> [BRANO FORNITO]:
☆ ☆ ☆ ☆ ☆

Figli o carriera? Il bivio esistenziale tra i più temuti dalle donne non invecchia e non passa di moda. Neppure all’alba del terzo millennio. L’arrivo di un erede in Sardegna equivale infatti alla quasi definitiva pietra tombale per il futuro professionale delle neo mamme, costrette a trasformarsi in equilibriste tra i doveri di genitore, il substrato culturale che dà ancora per scontato solo il sacrificio della donna prima, durante e post parto, e un impianto normativo del lavoro che non tutela affatto chi decide di mettere su famiglia.

I numeri arrivano dal rapporto “Plus 2022” redatto dall’Inapp, l’Istituto nazionale per l’analisi delle politiche pubbliche, secondo cui dopo la nascita di un figlio quasi 1 donna su 5 (il 18%) tra i 18 e i 49 anni non lavora più e solo il 43,6% mantiene l’occupazione.

☆ ☆ ☆ ☆ ☆

> [RECORD DEL DATASET]:

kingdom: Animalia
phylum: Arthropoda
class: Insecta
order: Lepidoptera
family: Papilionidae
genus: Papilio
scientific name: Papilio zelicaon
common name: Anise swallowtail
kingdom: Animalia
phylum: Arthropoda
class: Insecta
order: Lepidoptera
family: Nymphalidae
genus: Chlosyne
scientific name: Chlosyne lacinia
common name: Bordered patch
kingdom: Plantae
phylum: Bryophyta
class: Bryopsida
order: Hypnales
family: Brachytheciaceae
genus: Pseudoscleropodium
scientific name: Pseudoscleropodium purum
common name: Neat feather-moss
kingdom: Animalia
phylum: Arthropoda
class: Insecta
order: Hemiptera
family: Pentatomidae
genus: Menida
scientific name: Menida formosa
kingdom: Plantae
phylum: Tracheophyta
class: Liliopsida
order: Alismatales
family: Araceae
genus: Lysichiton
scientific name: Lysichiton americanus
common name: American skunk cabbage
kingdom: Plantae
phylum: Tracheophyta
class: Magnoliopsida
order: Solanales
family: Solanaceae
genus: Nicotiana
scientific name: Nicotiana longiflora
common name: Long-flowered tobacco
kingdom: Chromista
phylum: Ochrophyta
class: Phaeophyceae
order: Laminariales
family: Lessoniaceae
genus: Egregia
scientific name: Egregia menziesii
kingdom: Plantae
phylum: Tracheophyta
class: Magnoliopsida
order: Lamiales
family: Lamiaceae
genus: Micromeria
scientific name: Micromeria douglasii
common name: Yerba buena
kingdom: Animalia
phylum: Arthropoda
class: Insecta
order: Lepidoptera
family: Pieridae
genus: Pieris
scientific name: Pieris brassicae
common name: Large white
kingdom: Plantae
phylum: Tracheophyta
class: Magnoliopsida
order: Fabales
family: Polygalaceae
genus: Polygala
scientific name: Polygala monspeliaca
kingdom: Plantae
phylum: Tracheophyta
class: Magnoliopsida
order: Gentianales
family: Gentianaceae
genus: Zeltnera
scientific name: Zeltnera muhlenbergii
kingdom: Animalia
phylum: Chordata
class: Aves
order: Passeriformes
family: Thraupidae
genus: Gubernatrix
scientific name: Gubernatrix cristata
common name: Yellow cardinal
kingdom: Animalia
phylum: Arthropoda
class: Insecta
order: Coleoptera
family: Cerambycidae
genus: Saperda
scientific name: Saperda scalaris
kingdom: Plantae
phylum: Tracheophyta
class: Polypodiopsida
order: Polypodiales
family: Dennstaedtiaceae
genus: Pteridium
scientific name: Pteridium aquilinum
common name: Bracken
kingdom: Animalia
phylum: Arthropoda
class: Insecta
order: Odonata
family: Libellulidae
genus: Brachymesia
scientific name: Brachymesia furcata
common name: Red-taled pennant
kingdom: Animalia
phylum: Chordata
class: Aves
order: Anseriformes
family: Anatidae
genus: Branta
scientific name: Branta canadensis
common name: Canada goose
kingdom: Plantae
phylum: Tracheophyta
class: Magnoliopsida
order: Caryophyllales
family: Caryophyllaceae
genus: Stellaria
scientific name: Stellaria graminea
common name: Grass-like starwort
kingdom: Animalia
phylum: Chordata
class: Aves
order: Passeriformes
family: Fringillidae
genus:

☆ ☆ ☆ ☆ ☆

> [COSA FARE]:
1. Estragga dai record, copiandole fedelmente, le righe comprese tra quella che contiene "genus: Papilio" e quella che contiene "genus: Nicotiana", entrambe incluse.
2. Scriva il seguito del brano sul lavoro delle madri in Sardegna, partendo subito dopo la sua ultima frase.
Il brano e i record non hanno alcun legame tra loro.

> [RISPOSTE IN ORDINE]:
1.
genus: Papilio
scientific name: Papilio zelicaon
common name: Anise swallowtail
kingdom: Animalia
phylum: Arthropoda
class: Insecta
order: Lepidoptera
family: Nymphalidae
genus: Chlosyne
scientific name: Chlosyne lacinia
common name: Bordered patch
kingdom: Plantae
phylum: Bryophyta
class: Bryopsida
order: Hypnales
family: Brachytheciaceae
genus: Pseudoscleropodium
scientific name: Pseudoscleropodium purum
common name: Neat feather-moss
kingdom: Animalia
phylum: Arthropoda
class: Insecta
order: Hemiptera
family: Pentatomidae
genus: Menida
scientific name: Menida formosa
kingdom: Plantae
phylum: Tracheophyta
class: Liliopsida
order: Alismatales
family: Araceae
genus: Lysichiton
scientific name: Lysichiton americanus
common name: American skunk cabbage
kingdom: Plantae
phylum: Tracheophyta
class: Magnoliopsida
order: Solanales
family: Solanaceae
genus: Nicotiana

2.
Ostacoli

Le principali motivazioni non sorprendono: le lavoratrici oggetto dell’indagine hanno denunciato tra i principali ostacoli per il proseguimento della carriera la conciliazione tra lavoro e cura dei figli (52%), il mancato rinnovo del contratto o licenziamento (29%) e la scarsa opportunità e convenienza economica (19%).

Non solo, la quota di quante non lavoravano né prima, né dopo la maternità è del 31,8% e solo del 6,6% quella di quante hanno trovato lavoro dopo la nascita del figlio.

«Si tratta di un fenomeno che ha pesanti effetti demografici ed economici», ha osservato Sebastiano Fadda, presidente dell’Inapp. L’Italia è l’ultimo paese per tasso di fecondità in Europa, e proprio nel 2022 è stato toccato il minimo storico di 400.000 nuovi nati; peraltro, la maternità continua a rappresentare una causa strutturale di caduta della partecipazione femminile». «Il Paese – continua Fadda – non può più sopportare, oltre alla “fuga di cervelli”, anche questa altra forma di dispersione del capitale umano legata alla mancata valorizzazione e sostegno dell’occupazione femminile».

Progresso

La dura realtà è che l’Italia, e il Mezzogiorno in particolare, su queste tematiche sono indietro anni luce dal resto del mondo “civilizzato”. Sul calo della partecipazione femminile dopo la maternità, infatti, pesano condizione familiare, servizi di welfare e istruzione.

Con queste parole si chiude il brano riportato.